なので、真面目な性格はそのままに、「義務感で生きる」ことを少しずつ減らしてみてはいかがでしょうか?

自分の心の声に目を向けてみよう

では、義務感で生きることを減らすにはどうすればいいかですが、これはある意味では超簡単で、ある意味では超難しいことになっています。

その気になる内容は、

自分の心の声に目を向けてみる

ということ。一見すると簡単なように思えますが、私たちのような真面目人間には、ちょっと難しいことなんですよね、これって。

例えばですが、うつ病になると「生活習慣を整えることが大事」だと一般的には言われていることから、ほとんどの方は

亜鈴

夜は早く寝て、朝は早く起きないと

という「義務感」に基づいて生きていると思います。でも、もし本心の自分が

亜鈴

別にまだ寝たくないし、早起きもしたくないんだけどなぁ

と思っていたとしたら、どうでしょうか?この時点で従うべきは、普通は前者の「義務感」だと思いますし、実際筆者もそうでした。

でも、我々人間はロボットではないのですから、マニュアルに従って生きる必要なんて全くないこともまた事実。でも私たちは、そんなマニュアルに従って今まで生きてきた訳ですが、その結果が今のうつ病な訳です。

であるならば、こんな時くらいは「自分の心の声」に従ってみてもいいんじゃないですか?例えば、

亜鈴

ダラダラした自堕落な生活がしてたい

と思ったら、そうしてみるのも「個人的には」全然アリだと思います。ほとんどの医者はダメっていうと思いますけど、心の声に従って初めて「等身大の自分」が見えてくるわけですから、患者目線で言うならば心の声にジャンジャン従うべきです。

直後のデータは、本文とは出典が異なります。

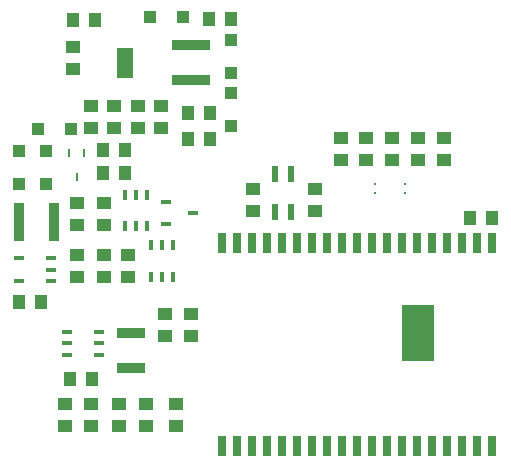
<source format=gbr>
G04 DipTrace 3.3.1.3*
G04 TopPaste.gbr*
%MOIN*%
G04 #@! TF.FileFunction,Paste,Top*
G04 #@! TF.Part,Single*
%AMOUTLINE2*
4,1,4,
0.019606,-0.019606,
-0.019606,-0.019606,
-0.019606,0.019606,
0.019606,0.019606,
0.019606,-0.019606,
0*%
%ADD96R,0.110079X0.188819*%
%ADD98R,0.027402X0.070709*%
%ADD104R,0.015591X0.035276*%
%ADD106R,0.054961X0.102205*%
%ADD108R,0.047087X0.00378*%
%ADD114R,0.035276X0.015591*%
%ADD118R,0.011654X0.011654*%
%ADD120R,0.011654X0.025433*%
%ADD122R,0.033307X0.017559*%
%ADD124R,0.035276X0.125827*%
%ADD126R,0.098268X0.037244*%
%ADD128R,0.125827X0.035276*%
%ADD158R,0.023465X0.054961*%
%ADD162R,0.039213X0.039213*%
%ADD164R,0.04315X0.051024*%
%ADD166R,0.051024X0.04315*%
%ADD172OUTLINE2*%
%FSLAX26Y26*%
G04*
G70*
G90*
G75*
G01*
G04 TopPaste*
%LPD*%
D166*
X1314118Y917638D3*
Y842835D3*
D164*
X920417Y1897953D3*
X995220D3*
D166*
X1058213Y1610551D3*
Y1535748D3*
D164*
X1373173Y1901890D3*
X1447976D3*
X1377110Y1500315D3*
X1302307D3*
X2243252Y1236535D3*
X2318055D3*
D166*
X2070024Y1429449D3*
Y1504252D3*
D164*
X739315Y957008D3*
X814118D3*
D166*
X932228Y1287717D3*
Y1212913D3*
X1105457Y1114488D3*
Y1039685D3*
X1164512Y618425D3*
Y543622D3*
X1227504Y917638D3*
Y842835D3*
D164*
X909449Y700988D3*
X984252D3*
D166*
X1262937Y618425D3*
Y543622D3*
X1073961Y618425D3*
Y543622D3*
X920417Y1732598D3*
Y1807402D3*
D162*
X739315Y1350709D3*
Y1460945D3*
X1286559Y1905827D3*
X1176323D3*
X1447976Y1831024D3*
Y1720787D3*
Y1543622D3*
Y1653858D3*
X829866Y1460945D3*
Y1350709D3*
D158*
X1593646Y1256220D3*
Y1382205D3*
X1648764Y1256220D3*
Y1382205D3*
D172*
X802308Y1533783D3*
X912545D3*
D128*
X1314118Y1815276D3*
Y1697165D3*
D126*
X1113331Y854646D3*
Y736535D3*
D124*
X739336Y1224724D3*
X857446D3*
D122*
X1231441Y1291654D3*
Y1216850D3*
X1321992Y1254252D3*
D120*
X957822Y1455039D3*
X906635D3*
X932228Y1372362D3*
D166*
X980524Y618425D3*
Y543622D3*
X895328D3*
Y618425D3*
X979472Y1610551D3*
Y1535748D3*
X1518843Y1334961D3*
Y1260157D3*
X1727504Y1334961D3*
Y1260157D3*
D164*
X1377110Y1586929D3*
X1302307D3*
D166*
X1213724Y1535748D3*
Y1610551D3*
X1136953Y1535748D3*
Y1610551D3*
X1022780Y1287717D3*
Y1212913D3*
D164*
X1018843Y1388110D3*
X1093646D3*
D166*
X1022780Y1114488D3*
Y1039685D3*
X2156638Y1504252D3*
Y1429449D3*
X1983409D3*
Y1504252D3*
X1814118D3*
Y1429449D3*
X1896795D3*
Y1504252D3*
X932228Y1114488D3*
Y1039685D3*
D164*
X1093646Y1464882D3*
X1018843D3*
D118*
X2026717Y1350709D3*
Y1319213D3*
X1928291D3*
Y1350709D3*
D114*
X1006213Y782004D3*
Y819406D3*
Y856807D3*
X899913D3*
Y819406D3*
Y782004D3*
D108*
X1007031Y1819213D3*
Y1793622D3*
Y1768031D3*
Y1742441D3*
Y1716850D3*
Y1691260D3*
X1180260D3*
Y1716850D3*
Y1742441D3*
Y1768031D3*
Y1793622D3*
Y1819213D3*
D106*
X1093646Y1755236D3*
D104*
X1180260Y1039685D3*
X1217661D3*
X1255063D3*
Y1145984D3*
X1217661D3*
X1180260D3*
D98*
X2318055Y1153858D3*
X2268055Y1154252D3*
X2218055D3*
X2168055D3*
X2118055D3*
X2068055D3*
X2018055D3*
X1968055D3*
X1918055D3*
X1868055D3*
X1818055D3*
X1768055D3*
X1718055D3*
X1668055D3*
X1668436Y476218D3*
X1718436D3*
X1768436D3*
X1818434D3*
X1868436D3*
X1418436D3*
X1468436D3*
X1518436D3*
X1568436D3*
X1618436D3*
X1918094Y476220D3*
X1968094D3*
X2018094D3*
X2068094D3*
X2118094D3*
X2168094D3*
X2218094D3*
X2268094D3*
X2318094D3*
D96*
X2069945Y853858D3*
D98*
X1618395Y1154248D3*
X1568395D3*
X1518395D3*
X1468395D3*
X1418395D3*
D104*
X1168449Y1315276D3*
X1131047D3*
X1093646D3*
Y1208976D3*
X1131047D3*
X1168449D3*
D114*
X845614Y1027874D3*
Y1065276D3*
Y1102677D3*
X739315D3*
Y1027874D3*
M02*

</source>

もちろん、常識的に考えてNGなことはダメですよ?自傷行為とか、度を超えた暴飲暴食とか、これらは心の声のレベルの話ではないですからね。

「良い・悪い」基準はもう捨てちゃっていい

以上のように、心の声に従うことで、苦しみの生じない「等身大の自分」というものが見えてきますから、この際「良い・悪い」という基準を捨ててしまって良いと思います。

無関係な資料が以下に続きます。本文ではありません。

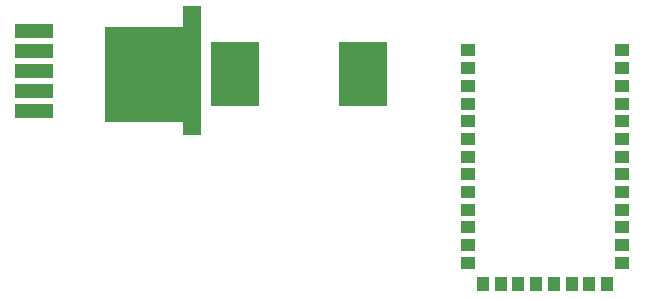
<source format=gtp>
G04 Layer: TopPasteMaskLayer*
G04 EasyEDA v6.5.23, 2023-09-19 16:20:23*
G04 fec3ef732f994282af85564de1ff210d,c045908398b64bc89dde678931a0b1f3,10*
G04 Gerber Generator version 0.2*
G04 Scale: 100 percent, Rotated: No, Reflected: No *
G04 Dimensions in millimeters *
G04 leading zeros omitted , absolute positions ,4 integer and 5 decimal *
%FSLAX45Y45*%
%MOMM*%

%AMMACRO1*4,1,8,-4.064,3.683,2.54,3.683,2.54,5.461,4.064,5.461,4.064,-5.461,2.54,-5.461,2.54,-4.3175,-4.064,-4.3175,-4.064,3.683,0*%
%ADD10R,4.1850X5.5000*%
%ADD11R,3.2000X1.1500*%
%ADD12MACRO1*%
%ADD13R,1.0008X1.3005*%
%ADD14R,1.3005X1.0008*%

%LPD*%
D10*
G01*
X1975358Y6184900D03*
G01*
X3053841Y6184900D03*
D11*
G01*
X273913Y5869939D03*
G01*
X273913Y6040120D03*
G01*
X273913Y6380479D03*
G01*
X273913Y6210300D03*
G01*
X273913Y6550660D03*
D12*
G01*
X1275473Y6210300D03*
D13*
G01*
X4521200Y4406900D03*
G01*
X4071620Y4406900D03*
G01*
X4221479Y4406900D03*
G01*
X4371340Y4406900D03*
G01*
X4673600Y4406900D03*
G01*
X4823459Y4406900D03*
G01*
X4973320Y4406900D03*
G01*
X5123179Y4406900D03*
D14*
G01*
X5247640Y4587239D03*
G01*
X5247640Y4737100D03*
G01*
X5247640Y4886960D03*
G01*
X5247640Y5036820D03*
G01*
X5247640Y5186679D03*
G01*
X5247640Y5336539D03*
G01*
X5247640Y5486400D03*
G01*
X5247640Y5636260D03*
G01*
X5247640Y5786120D03*
G01*
X5247640Y5935979D03*
G01*
X5247640Y6085839D03*
G01*
X5247640Y6235700D03*
G01*
X5247640Y6388100D03*
G01*
X3947159Y6388100D03*
G01*
X3947159Y6235700D03*
G01*
X3947159Y6085839D03*
G01*
X3947159Y5935979D03*
G01*
X3947159Y5786120D03*
G01*
X3947159Y5636260D03*
G01*
X3947159Y5486400D03*
G01*
X3947159Y5336539D03*
G01*
X3947159Y5186679D03*
G01*
X3947159Y5036820D03*
G01*
X3947159Y4886960D03*
G01*
X3947159Y4737100D03*
G01*
X3947159Y4587239D03*
M02*

</source>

僕ら真面目な人間は、どうしても「良い・悪い」の二元論に物事を着地させたがる思考を持っているのですが、ハッキリ言ってこれは苦しみしか生まないからです。

さっきの例で言うならば、

  • 規則正しい生活:良い
  • ダラダラした生活:悪い

こんな感じですが、この良い・悪いがあるからこそ、早く起きれなかった時に自分を責めてしまいますし、逆に規則正しい生活ができた時は思わず「ハイ」になって喜びまくっちゃうわけです。

確かに、喜ぶのは悪いことではないですが、人間はロボットではないので、必ず失敗する時がきます。その時に、

あの時はちゃんとできたのに・・

という後悔が100%生まれますから、そういう意味でいえば良い・悪いは持つ意味はあんまりないと思います。それよりも、良い・悪いに執着せずに全てを受け入れられる、人間的な器の大きさというか、そういった方向性を目指すのが理想かなと。

まとめ

この記事では、うつ病からの脱却と諦めについて語ってきましたが、いかがでしたでしょうか?

最終的に言いたいことがまとまらなかった部分がありますが、「諦め」から始まることはたくさんあるので、諦めは決して悪いことではないということを覚えておいていただければ嬉しいです。

最後まで読んでいただき、ありがとうございました。